Saved entries
========

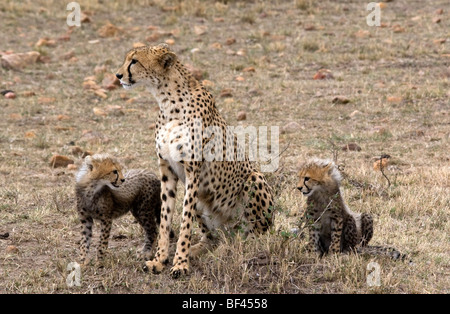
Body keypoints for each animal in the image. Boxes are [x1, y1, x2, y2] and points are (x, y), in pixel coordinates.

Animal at [116, 43, 274, 278]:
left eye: (134, 61)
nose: (118, 75)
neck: (167, 100)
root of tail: (230, 228)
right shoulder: (167, 171)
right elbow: (165, 218)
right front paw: (160, 260)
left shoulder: (193, 172)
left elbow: (184, 222)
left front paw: (180, 263)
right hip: (205, 200)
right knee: (212, 238)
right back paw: (197, 249)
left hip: (254, 180)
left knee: (255, 234)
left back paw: (244, 246)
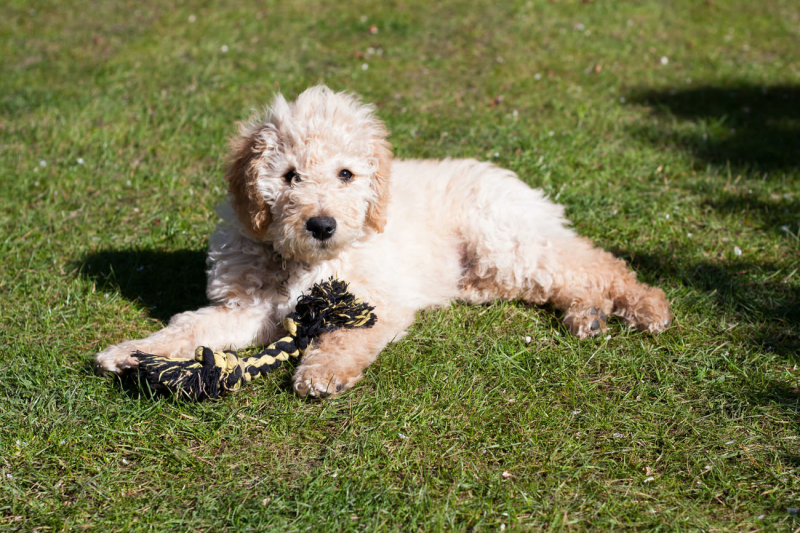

========

__TASK OBJECTIVE__
Reproduce the lines from the one holding "left elbow: (184, 222)" through the end of the entries above exactly, keeping both ends and dropping every picture.

__SOLUTION TO THIS EXERCISE__
left elbow: (184, 222)
left front paw: (180, 263)
right hip: (205, 200)
right knee: (212, 238)
right back paw: (197, 249)
left hip: (254, 180)
left knee: (255, 234)
left back paw: (244, 246)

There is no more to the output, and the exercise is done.